Stored items ->

============

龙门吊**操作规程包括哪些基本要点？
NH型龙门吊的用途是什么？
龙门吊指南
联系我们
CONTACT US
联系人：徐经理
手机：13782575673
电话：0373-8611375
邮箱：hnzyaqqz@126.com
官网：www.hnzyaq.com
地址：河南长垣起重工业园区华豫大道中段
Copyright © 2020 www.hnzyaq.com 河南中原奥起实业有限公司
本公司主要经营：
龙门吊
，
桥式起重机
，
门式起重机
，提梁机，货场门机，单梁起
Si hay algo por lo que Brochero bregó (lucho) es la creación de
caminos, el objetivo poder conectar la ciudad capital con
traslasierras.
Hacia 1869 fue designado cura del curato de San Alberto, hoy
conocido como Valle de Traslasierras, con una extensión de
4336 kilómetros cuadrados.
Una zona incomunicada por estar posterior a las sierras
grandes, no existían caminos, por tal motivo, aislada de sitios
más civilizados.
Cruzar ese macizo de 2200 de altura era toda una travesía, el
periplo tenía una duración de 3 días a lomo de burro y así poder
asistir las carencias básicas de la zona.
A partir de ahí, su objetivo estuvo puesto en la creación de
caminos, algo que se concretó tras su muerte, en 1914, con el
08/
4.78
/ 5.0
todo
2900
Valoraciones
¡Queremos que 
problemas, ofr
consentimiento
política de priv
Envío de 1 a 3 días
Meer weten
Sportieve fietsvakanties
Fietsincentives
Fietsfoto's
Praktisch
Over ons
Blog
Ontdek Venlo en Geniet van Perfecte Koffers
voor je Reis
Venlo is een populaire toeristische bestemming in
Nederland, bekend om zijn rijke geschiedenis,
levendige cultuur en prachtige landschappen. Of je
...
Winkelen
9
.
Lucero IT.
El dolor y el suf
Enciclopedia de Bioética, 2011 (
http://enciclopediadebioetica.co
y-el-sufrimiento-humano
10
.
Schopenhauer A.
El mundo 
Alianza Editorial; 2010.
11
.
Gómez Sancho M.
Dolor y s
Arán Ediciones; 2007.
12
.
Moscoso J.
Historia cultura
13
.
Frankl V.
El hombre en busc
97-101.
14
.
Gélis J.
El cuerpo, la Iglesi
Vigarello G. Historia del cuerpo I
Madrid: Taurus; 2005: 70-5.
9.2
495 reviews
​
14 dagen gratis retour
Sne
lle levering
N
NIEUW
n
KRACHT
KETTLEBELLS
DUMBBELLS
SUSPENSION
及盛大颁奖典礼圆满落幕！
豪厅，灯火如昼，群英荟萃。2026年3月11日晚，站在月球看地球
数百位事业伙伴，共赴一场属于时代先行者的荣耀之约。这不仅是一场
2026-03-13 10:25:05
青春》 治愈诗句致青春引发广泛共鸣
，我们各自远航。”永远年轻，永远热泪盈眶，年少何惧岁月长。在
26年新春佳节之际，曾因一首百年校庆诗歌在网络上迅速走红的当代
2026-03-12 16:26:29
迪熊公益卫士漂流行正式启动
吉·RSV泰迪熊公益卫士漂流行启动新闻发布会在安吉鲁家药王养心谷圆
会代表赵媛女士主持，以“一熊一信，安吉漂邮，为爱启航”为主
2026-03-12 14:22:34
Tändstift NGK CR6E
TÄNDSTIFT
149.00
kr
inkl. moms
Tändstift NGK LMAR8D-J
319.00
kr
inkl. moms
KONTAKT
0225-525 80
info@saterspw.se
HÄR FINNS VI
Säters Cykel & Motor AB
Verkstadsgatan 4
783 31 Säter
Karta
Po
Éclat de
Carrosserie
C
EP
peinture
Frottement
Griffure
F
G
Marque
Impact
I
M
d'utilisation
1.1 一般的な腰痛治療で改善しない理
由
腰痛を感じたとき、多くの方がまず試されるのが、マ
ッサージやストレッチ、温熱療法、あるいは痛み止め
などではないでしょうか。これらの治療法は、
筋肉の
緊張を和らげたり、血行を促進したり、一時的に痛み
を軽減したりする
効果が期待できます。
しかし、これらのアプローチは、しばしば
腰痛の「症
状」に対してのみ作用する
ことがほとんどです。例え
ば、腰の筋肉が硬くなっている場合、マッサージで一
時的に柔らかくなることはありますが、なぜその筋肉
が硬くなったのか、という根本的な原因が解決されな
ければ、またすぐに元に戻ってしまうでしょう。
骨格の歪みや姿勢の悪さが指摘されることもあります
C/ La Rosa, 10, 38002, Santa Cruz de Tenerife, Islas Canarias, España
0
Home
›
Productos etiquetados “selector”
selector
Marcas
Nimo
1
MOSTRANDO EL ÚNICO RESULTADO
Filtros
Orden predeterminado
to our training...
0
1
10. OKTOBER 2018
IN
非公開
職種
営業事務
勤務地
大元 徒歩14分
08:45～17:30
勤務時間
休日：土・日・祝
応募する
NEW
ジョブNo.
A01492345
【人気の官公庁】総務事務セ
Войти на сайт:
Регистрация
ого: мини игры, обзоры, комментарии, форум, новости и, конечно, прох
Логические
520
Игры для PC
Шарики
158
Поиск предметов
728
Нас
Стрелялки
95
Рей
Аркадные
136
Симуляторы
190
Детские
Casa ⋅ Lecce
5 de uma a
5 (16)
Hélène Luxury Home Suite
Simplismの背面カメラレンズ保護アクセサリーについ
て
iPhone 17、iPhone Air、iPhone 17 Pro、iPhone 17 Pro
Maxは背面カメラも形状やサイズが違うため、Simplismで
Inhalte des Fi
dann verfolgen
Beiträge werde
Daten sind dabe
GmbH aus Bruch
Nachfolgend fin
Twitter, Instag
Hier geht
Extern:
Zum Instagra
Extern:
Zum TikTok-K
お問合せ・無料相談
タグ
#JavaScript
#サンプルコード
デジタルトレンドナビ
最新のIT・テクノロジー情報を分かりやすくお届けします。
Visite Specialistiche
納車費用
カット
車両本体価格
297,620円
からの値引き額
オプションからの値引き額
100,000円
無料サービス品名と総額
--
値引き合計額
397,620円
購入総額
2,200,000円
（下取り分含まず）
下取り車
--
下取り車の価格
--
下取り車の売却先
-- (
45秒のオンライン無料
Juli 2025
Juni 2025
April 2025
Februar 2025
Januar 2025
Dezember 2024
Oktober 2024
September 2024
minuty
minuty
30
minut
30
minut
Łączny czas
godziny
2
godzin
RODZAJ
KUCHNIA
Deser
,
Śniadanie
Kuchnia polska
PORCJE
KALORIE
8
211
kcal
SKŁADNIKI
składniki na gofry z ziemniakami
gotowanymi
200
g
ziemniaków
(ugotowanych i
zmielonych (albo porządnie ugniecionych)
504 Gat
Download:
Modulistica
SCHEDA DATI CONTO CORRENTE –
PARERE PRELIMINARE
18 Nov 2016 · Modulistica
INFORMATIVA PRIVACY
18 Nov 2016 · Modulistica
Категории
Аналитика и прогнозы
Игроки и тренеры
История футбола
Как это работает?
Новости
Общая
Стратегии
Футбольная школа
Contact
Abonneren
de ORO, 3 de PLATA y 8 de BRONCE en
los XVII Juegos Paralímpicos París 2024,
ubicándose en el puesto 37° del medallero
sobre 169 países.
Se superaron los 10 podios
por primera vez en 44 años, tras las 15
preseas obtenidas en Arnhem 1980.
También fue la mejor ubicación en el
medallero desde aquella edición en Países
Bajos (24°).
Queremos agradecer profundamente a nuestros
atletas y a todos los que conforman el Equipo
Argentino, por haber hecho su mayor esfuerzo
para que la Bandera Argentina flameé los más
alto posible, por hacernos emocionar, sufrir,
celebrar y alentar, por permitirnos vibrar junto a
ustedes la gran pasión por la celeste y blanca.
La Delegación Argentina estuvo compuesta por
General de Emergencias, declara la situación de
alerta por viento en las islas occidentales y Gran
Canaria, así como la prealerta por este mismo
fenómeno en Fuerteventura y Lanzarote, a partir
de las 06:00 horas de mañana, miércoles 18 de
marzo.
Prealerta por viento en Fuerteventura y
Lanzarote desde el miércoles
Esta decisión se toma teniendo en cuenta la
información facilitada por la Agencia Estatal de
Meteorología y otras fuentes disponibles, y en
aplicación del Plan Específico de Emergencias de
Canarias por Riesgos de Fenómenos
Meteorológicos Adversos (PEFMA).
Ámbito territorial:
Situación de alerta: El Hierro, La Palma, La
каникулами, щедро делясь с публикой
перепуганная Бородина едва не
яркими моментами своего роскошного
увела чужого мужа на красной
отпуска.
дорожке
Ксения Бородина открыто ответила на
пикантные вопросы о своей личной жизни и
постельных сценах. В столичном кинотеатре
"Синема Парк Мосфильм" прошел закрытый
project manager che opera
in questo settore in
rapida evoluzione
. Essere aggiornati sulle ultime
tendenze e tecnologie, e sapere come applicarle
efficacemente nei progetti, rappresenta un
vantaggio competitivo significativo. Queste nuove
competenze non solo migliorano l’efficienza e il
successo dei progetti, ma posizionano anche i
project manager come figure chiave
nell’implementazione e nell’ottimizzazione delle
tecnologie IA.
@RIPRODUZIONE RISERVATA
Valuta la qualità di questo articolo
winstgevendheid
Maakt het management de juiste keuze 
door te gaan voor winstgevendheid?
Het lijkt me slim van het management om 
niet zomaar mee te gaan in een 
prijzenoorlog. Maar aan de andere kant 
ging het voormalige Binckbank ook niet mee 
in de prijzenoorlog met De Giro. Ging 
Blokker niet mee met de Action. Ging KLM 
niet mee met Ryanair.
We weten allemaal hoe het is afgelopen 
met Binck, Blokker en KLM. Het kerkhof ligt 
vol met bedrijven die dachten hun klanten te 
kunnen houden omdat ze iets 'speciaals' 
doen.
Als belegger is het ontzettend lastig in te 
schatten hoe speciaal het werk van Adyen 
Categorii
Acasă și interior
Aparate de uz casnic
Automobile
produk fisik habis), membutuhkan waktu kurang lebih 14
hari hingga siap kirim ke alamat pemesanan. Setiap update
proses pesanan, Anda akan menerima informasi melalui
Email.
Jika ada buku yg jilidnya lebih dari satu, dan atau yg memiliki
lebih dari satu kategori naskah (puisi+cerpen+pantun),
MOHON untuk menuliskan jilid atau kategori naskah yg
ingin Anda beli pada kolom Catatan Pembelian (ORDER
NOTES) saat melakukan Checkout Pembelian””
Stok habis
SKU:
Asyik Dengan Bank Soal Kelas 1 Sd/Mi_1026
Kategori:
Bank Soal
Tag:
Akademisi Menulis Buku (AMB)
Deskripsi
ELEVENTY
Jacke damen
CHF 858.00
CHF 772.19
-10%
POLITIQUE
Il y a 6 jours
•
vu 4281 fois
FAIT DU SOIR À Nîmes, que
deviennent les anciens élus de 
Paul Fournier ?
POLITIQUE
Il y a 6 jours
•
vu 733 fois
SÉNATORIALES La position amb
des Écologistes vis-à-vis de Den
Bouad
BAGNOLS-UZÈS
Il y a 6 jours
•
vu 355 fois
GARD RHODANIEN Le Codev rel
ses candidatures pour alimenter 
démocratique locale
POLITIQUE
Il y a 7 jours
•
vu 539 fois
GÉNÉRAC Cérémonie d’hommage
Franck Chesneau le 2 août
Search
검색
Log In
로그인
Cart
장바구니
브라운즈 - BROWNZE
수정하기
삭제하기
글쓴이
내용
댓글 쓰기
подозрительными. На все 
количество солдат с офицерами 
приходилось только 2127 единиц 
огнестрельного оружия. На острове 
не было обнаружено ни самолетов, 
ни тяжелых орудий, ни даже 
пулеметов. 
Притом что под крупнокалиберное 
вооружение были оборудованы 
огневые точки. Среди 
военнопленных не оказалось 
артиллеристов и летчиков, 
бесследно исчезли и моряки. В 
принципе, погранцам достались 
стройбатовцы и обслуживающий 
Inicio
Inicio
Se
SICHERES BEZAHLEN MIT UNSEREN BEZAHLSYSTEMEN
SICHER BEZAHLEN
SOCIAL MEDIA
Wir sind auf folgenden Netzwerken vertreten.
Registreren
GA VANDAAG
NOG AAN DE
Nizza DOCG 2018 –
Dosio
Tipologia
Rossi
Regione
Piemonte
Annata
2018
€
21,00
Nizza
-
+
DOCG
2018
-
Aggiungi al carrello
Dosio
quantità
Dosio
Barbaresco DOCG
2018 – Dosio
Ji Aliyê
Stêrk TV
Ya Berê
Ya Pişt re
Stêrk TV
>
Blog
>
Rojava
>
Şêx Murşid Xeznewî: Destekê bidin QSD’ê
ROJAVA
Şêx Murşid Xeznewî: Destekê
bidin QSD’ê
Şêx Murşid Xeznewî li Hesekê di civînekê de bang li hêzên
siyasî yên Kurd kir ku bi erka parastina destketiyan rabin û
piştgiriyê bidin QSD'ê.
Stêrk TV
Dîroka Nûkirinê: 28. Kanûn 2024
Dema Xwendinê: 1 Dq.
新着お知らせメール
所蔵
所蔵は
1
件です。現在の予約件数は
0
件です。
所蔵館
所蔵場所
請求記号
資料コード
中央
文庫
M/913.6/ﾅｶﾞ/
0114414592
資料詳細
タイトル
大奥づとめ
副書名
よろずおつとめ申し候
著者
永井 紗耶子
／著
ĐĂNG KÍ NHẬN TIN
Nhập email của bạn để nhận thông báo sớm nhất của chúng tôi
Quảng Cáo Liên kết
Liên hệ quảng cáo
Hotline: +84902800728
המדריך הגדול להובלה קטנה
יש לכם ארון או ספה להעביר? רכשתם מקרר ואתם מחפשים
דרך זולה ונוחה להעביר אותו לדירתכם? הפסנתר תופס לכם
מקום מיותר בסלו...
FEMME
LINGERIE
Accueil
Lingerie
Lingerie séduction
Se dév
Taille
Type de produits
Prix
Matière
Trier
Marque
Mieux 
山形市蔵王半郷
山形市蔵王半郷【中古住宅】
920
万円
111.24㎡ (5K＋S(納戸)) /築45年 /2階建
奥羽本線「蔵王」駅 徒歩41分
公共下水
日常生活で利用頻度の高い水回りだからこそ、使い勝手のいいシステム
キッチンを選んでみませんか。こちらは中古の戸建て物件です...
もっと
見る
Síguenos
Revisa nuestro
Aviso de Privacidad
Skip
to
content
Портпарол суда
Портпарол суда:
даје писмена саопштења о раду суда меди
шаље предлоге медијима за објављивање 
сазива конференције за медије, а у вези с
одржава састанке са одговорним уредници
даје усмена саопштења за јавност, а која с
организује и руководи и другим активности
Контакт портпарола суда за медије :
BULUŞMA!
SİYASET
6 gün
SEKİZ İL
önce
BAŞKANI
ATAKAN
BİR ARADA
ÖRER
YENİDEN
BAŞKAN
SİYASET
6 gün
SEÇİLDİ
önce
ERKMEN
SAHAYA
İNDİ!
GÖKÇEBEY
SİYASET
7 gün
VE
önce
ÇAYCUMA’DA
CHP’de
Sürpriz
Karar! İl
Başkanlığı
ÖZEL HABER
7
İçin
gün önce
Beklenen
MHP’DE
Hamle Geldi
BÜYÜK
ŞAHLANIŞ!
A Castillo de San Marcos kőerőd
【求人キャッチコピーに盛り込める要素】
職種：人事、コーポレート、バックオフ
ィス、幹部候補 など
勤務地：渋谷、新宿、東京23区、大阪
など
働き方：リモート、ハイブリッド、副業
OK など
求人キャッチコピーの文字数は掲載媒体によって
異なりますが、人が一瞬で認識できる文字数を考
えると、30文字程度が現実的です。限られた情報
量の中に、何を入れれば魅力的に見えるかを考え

============

WRITTEN TASK -> Collect every line above that contains the word "Queremos".

RESPONSE AREA ->
¡Queremos que 
Queremos agradecer profundamente a nuestros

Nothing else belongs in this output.